◆ EXERCISE DIRECTIONS ◆
Please copy out all of the records below word for word, leaving out the pictures.

[[ EXERCISE MATERIALS open ]]

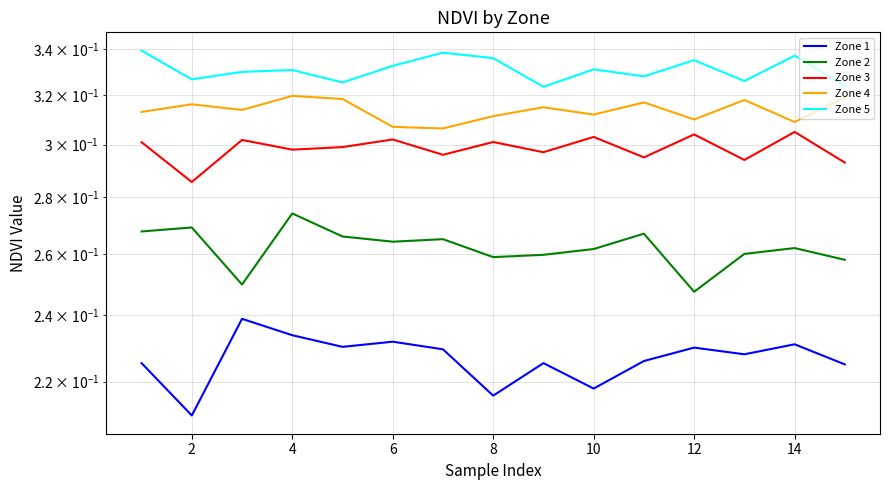

At how many categories does at least one series exceed 0?

15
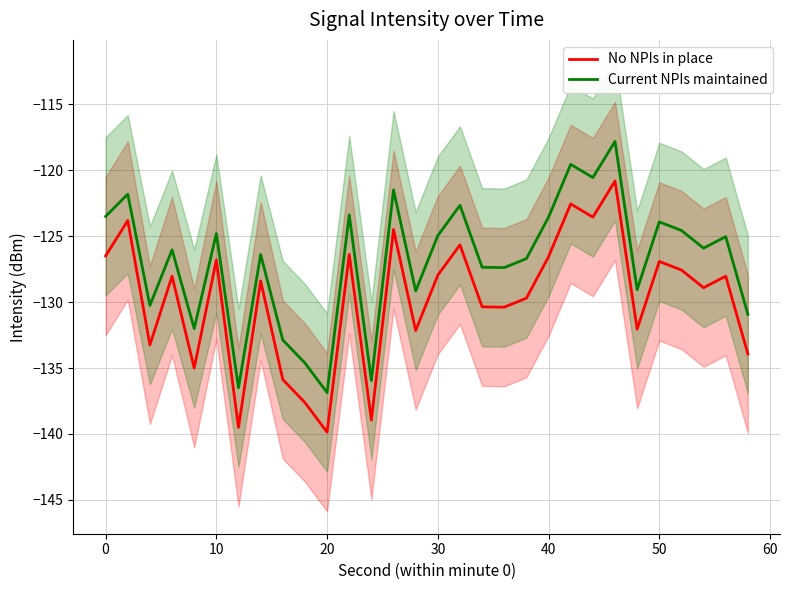

What is the approximate value of Current NPIs maintained at 30?

-125.0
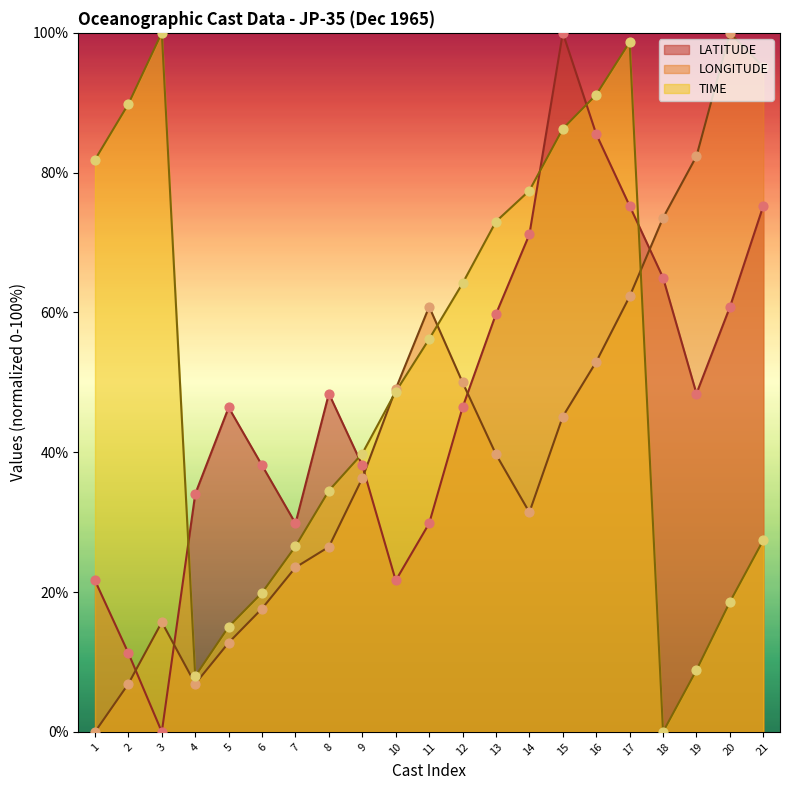

Which series has the largest total across all categories?

TIME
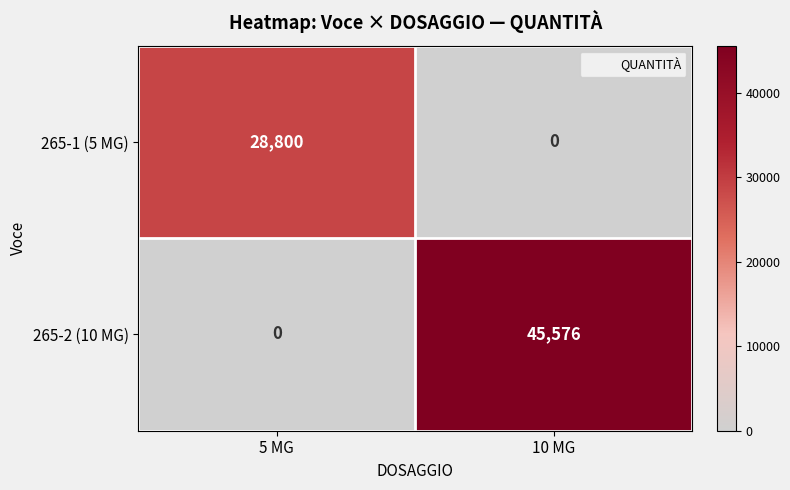

Rank the series at 10 MG from highest to lowest value.

265-2 (10 MG), 265-1 (5 MG)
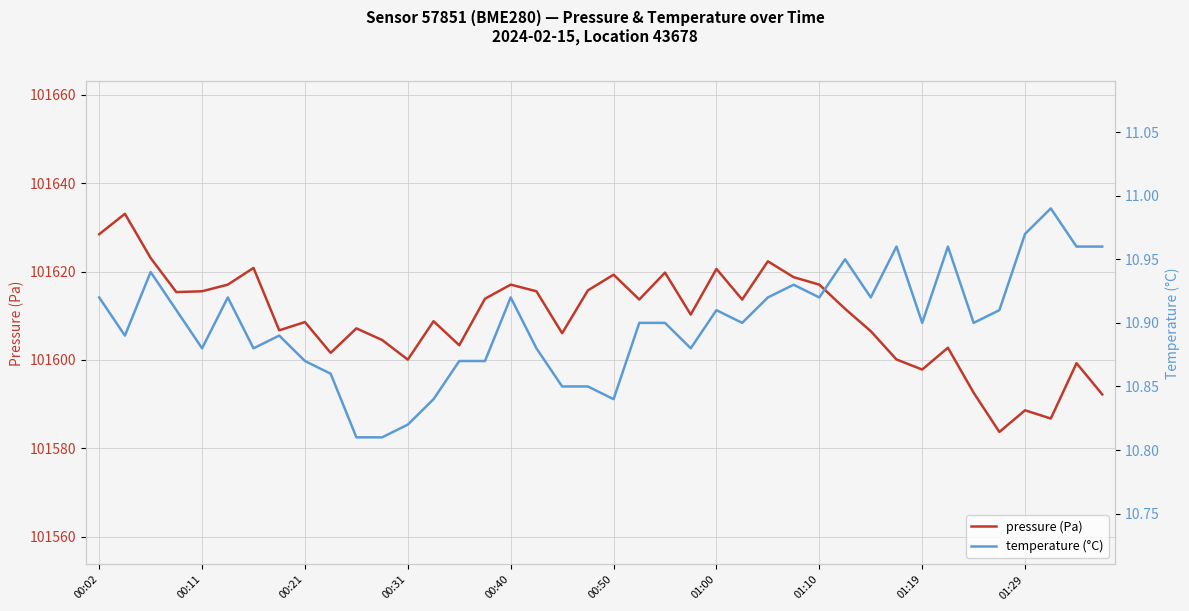

What is the lowest value of the pressure (Pa) series?

101583.7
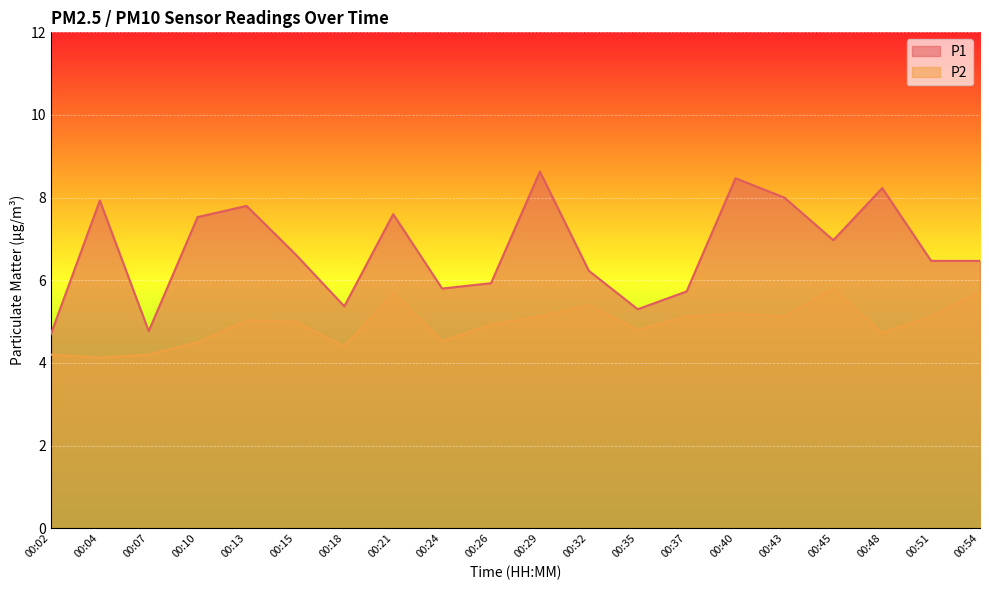

How many categories are shown in the chart?

20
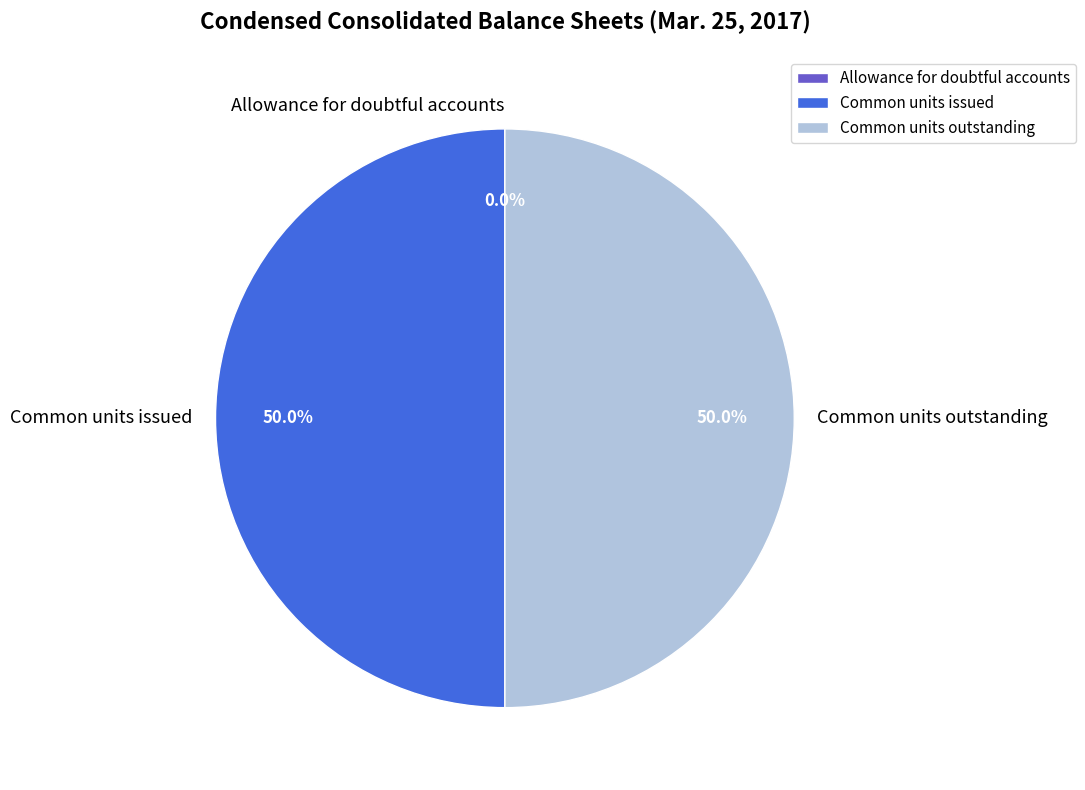

What portion of the pie excludes Common units issued?

50.0%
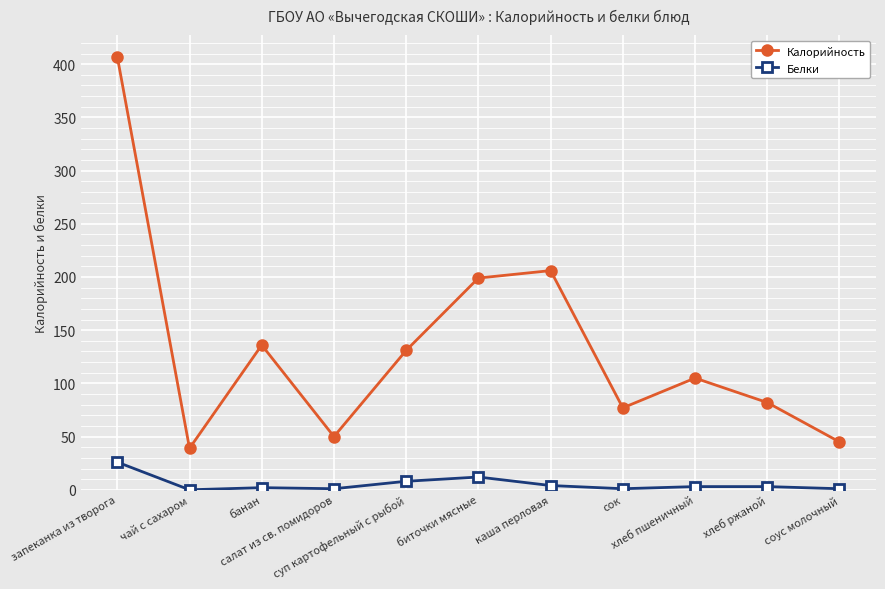

What is the greatest value displayed?

407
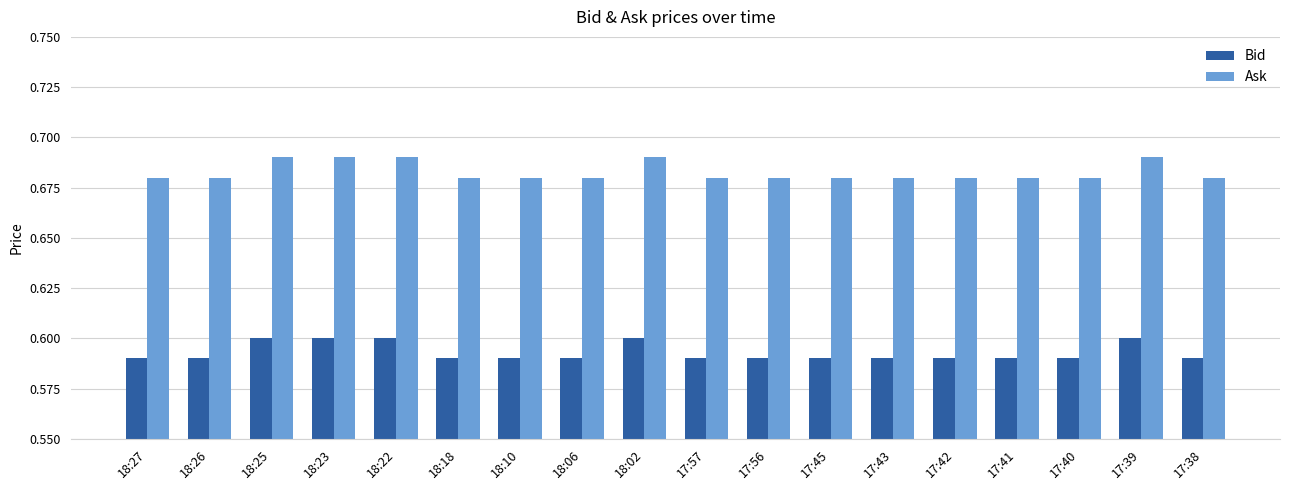

Are the bars horizontal?

No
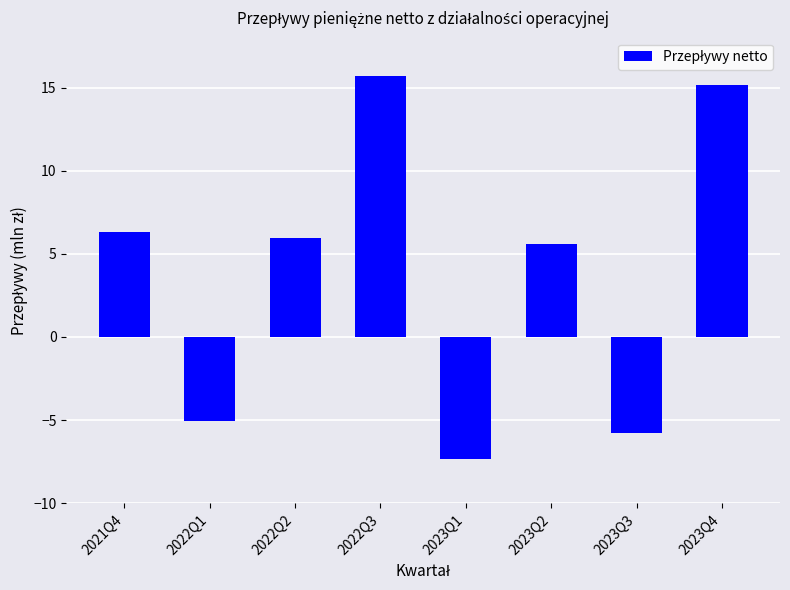

What is the smallest value displayed?

-7.4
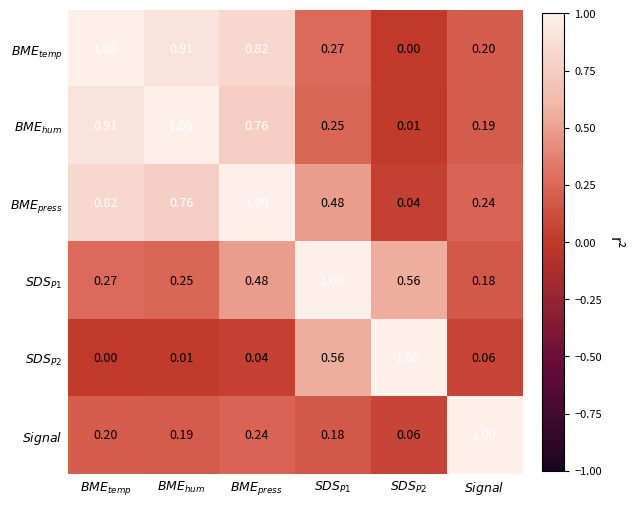

Which series has the largest total across all categories?

$BME_{press}$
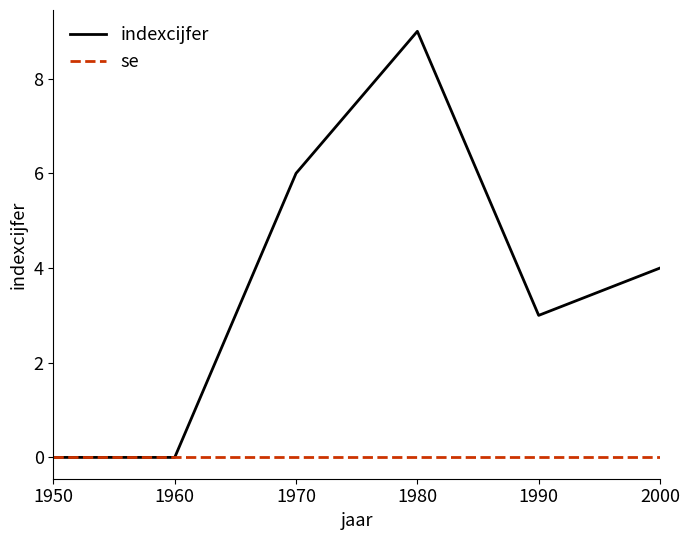

Which series has the largest total across all categories?

indexcijfer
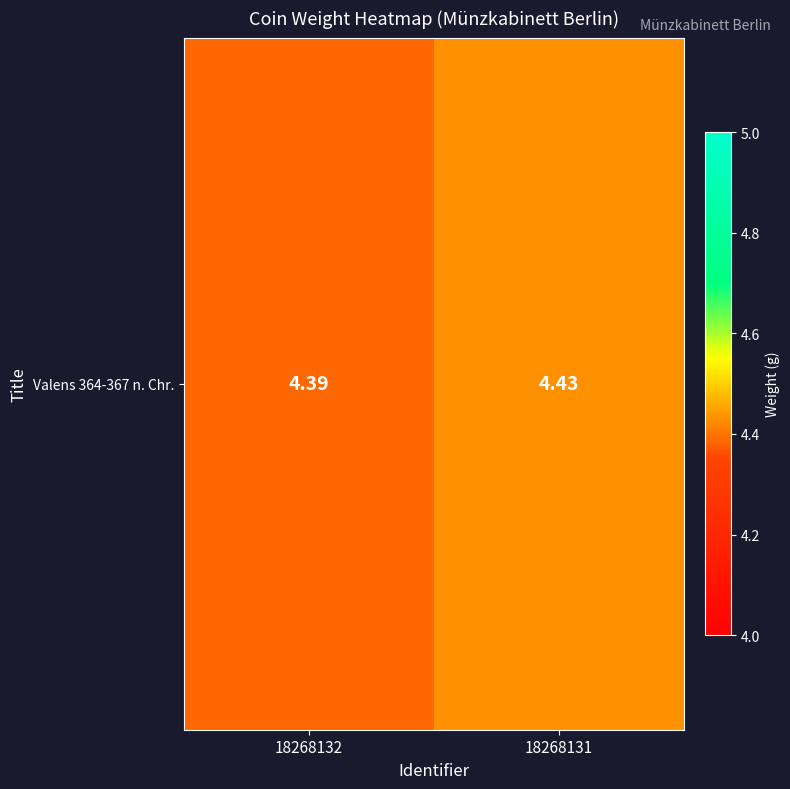

What is the minimum value shown in the chart?

4.4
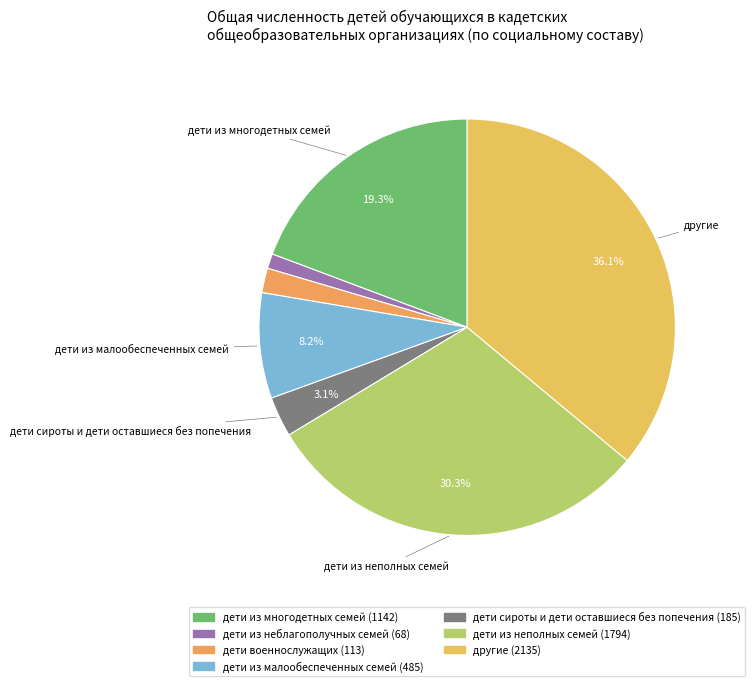

Count the number of slices in the pie.

7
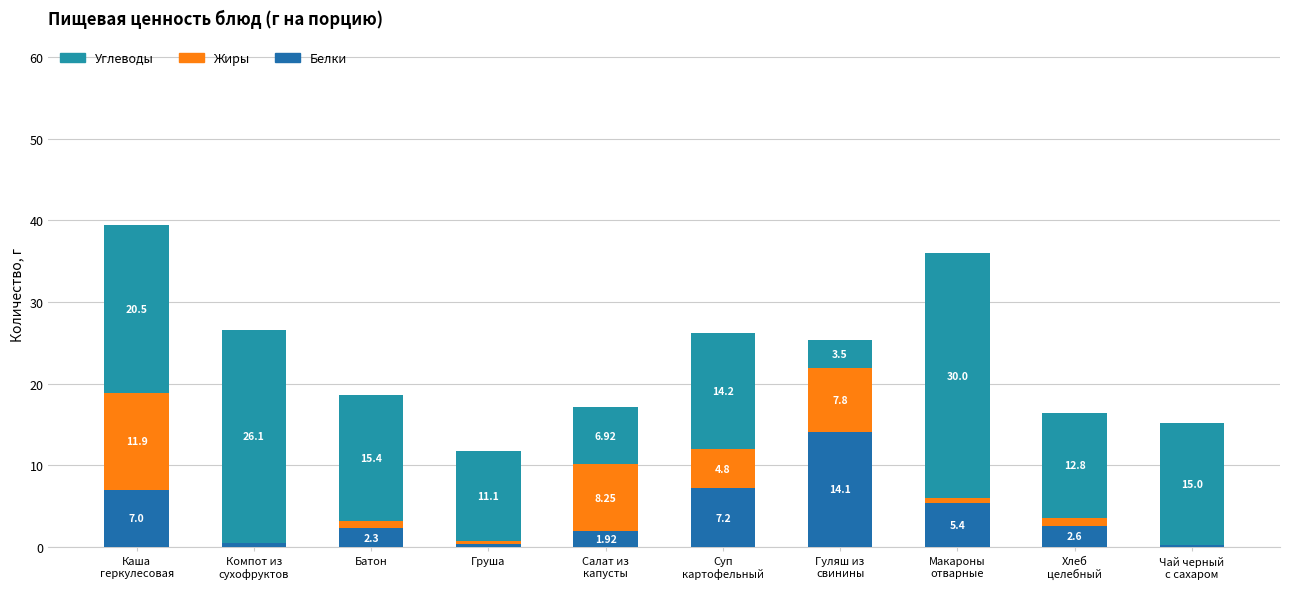

Are the bars grouped side by side (vs. stacked)?

No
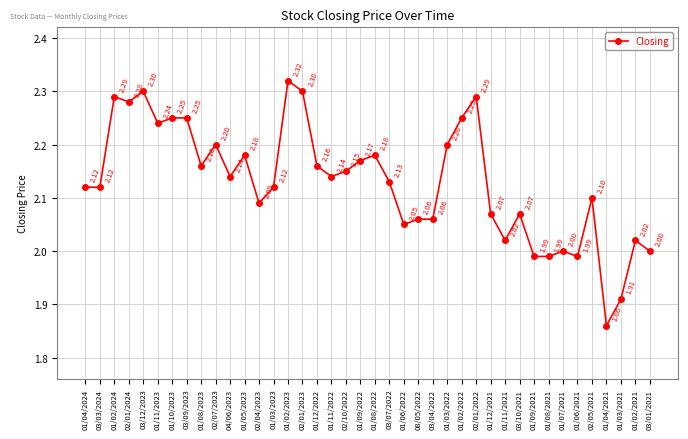

What is the sum of all values?

85.2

[[ EXERCISE MATERIALS closed ]]

◆ ANSWER ◆
At how many categories does at least one series exceed 0?

15

What is the approximate value of Current NPIs maintained at 30?

-125.0

Which series has the largest total across all categories?

TIME

Rank the series at 10 MG from highest to lowest value.

265-2 (10 MG), 265-1 (5 MG)

What is the lowest value of the pressure (Pa) series?

101583.7

How many categories are shown in the chart?

20

What portion of the pie excludes Common units issued?

50.0%

What is the greatest value displayed?

407

Are the bars horizontal?

No

What is the smallest value displayed?

-7.4

Which series has the largest total across all categories?

$BME_{press}$

Which series has the largest total across all categories?

indexcijfer

What is the minimum value shown in the chart?

4.4

Count the number of slices in the pie.

7

Are the bars grouped side by side (vs. stacked)?

No

What is the sum of all values?

85.2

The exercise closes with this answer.